(REQUIRED TASKS)
**A.** Output the stretch of the Olympic security thread from "Congratulations to all" through "Less (17 August 2012)", copied word for word.
**B.** Pick up the forum thread praising the 2012 Olympic security services and continue it from the last post shown.

(SOURCE PASSAGE)

# Biggest congratulations to the Security Services



## cptrayes (16 August 2012)

I think the biggest congratulations for the Olympics 2012 should go to MI5, MI6 and the Police.

They were faced with keeping an enormous number of people safe in dozens of different locations during weeks of what must have been the most attractive terrorist target in living memory. Most of the terrorist organisations in the world must have had their eyes on disrupting the Olympics.

What did we get? Not one single incident of the tiniest scale. 

Congratulations to all our Security Services, heaven knows what you were doing behind the scenes on our behalf over the last couple of years to achieve that result, but well done all of you, and thankyou!


----------



## Penny Less (17 August 2012)

Hear! Hear !  Wonder too how many of the  GP4  workforce or whatever they were called actually turned up in the end!


----------



## Superhot (17 August 2012)

Absolutely!!!  They were great.


----------



## Faithkat (19 August 2012)

well, most of the G4S that I encountered at Greenwich Park couldn't speak English but I agree about our security forces.

(RECORDED INFORMATION)

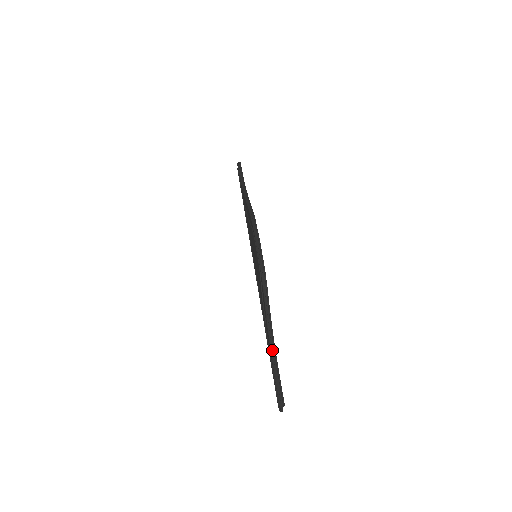
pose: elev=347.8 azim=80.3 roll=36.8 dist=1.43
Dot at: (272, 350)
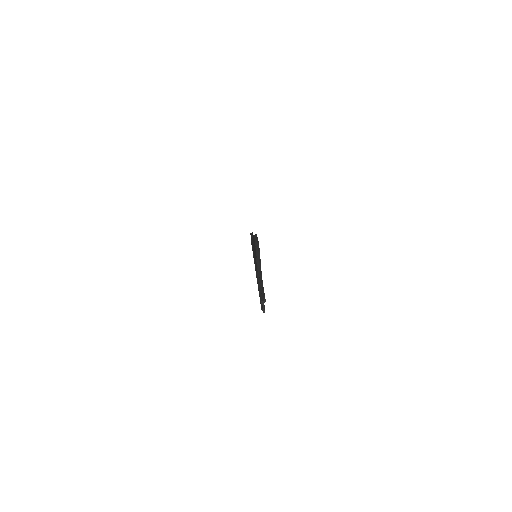
Dot at: (260, 281)
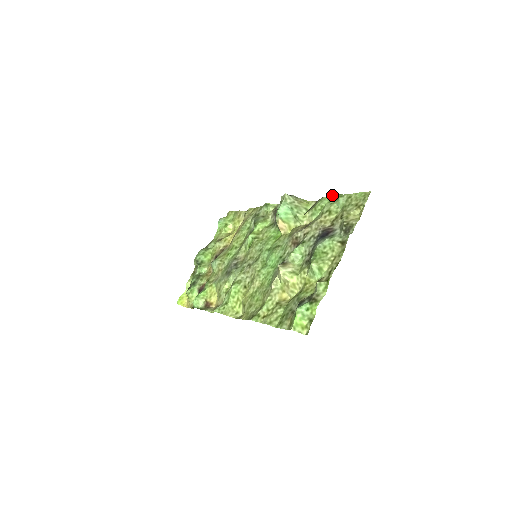
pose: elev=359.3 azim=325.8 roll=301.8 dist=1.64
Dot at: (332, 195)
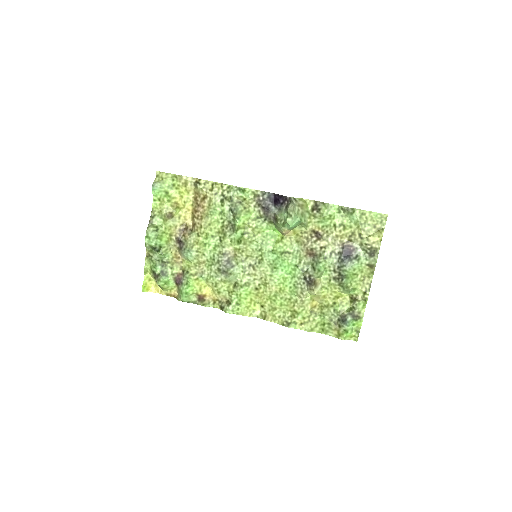
Dot at: (342, 208)
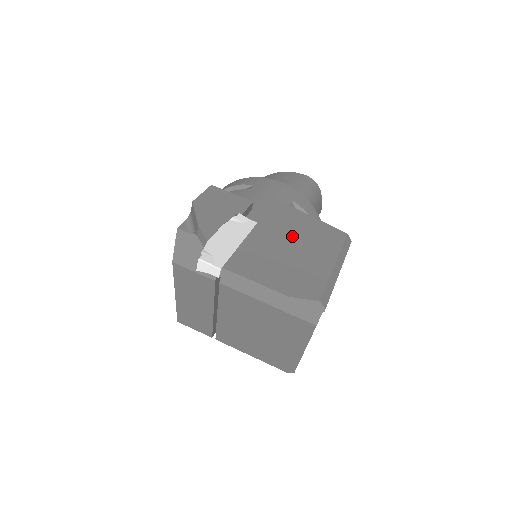
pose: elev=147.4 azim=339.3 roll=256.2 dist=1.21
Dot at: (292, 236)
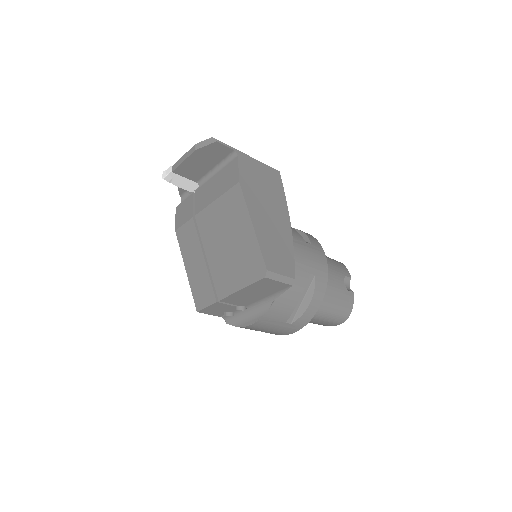
Dot at: occluded
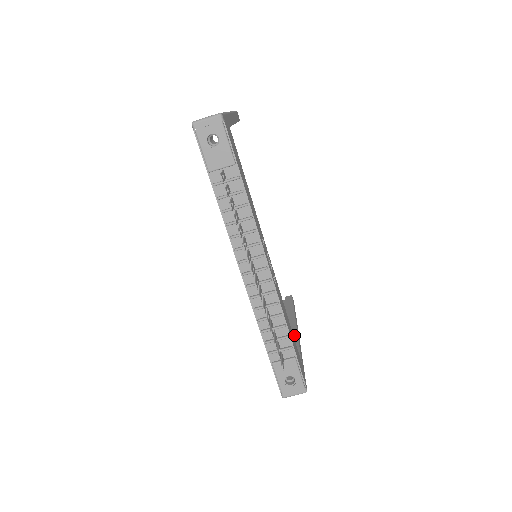
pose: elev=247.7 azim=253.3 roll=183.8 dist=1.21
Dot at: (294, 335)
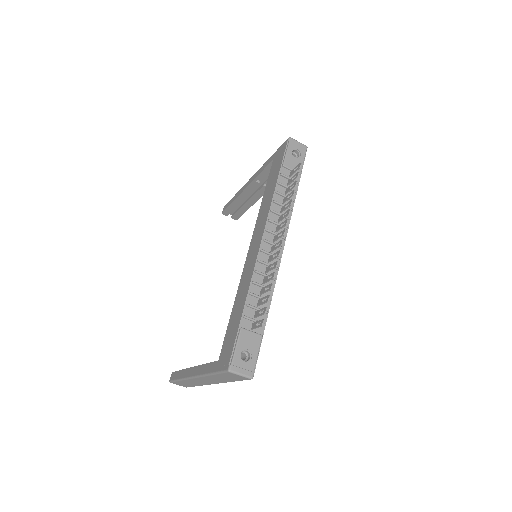
Dot at: occluded
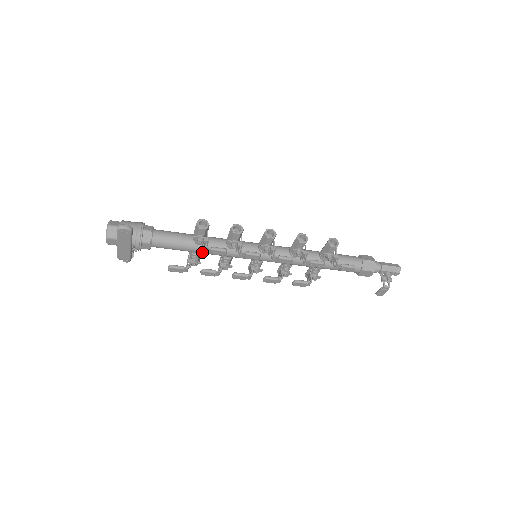
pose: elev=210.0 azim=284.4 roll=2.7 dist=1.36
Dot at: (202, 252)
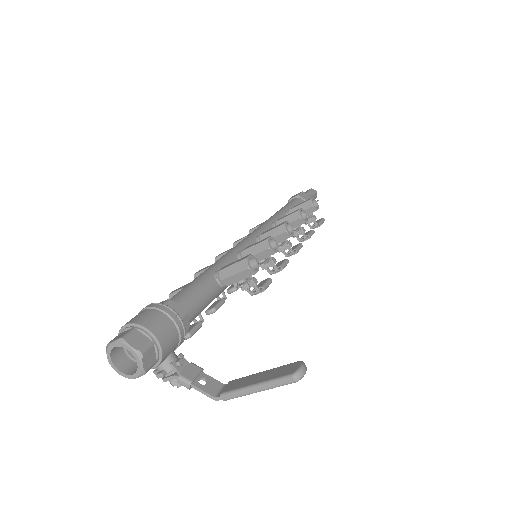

(ANSWERS)
**A.**
Congratulations to all our Security Services, heaven knows what you were doing behind the scenes on our behalf over the last couple of years to achieve that result, but well done all of you, and thankyou!


----------



## Penny Less (17 August 2012)

**B.**
These pics are of the Thames at Greenwich:
one of the Pumas that patrolled, with Police boat .  The tower in the background is the other end of the skycam 
	
	
		
		
	


	





and one of the secret squirrel police ribs that zoomed up and down at regular intervals (it was going so fast I almost missed it!)


----------



## Xander (19 August 2012)

Seconded (and thirded?). They were brilliant to work with, as were the police (thanks for the pin badge chaps ). We only had one G4S guy on our team and he was OK but possibly a little brusque. All the other ones I met were nice enough to be fair, but they were guarding stuff away from the public areas.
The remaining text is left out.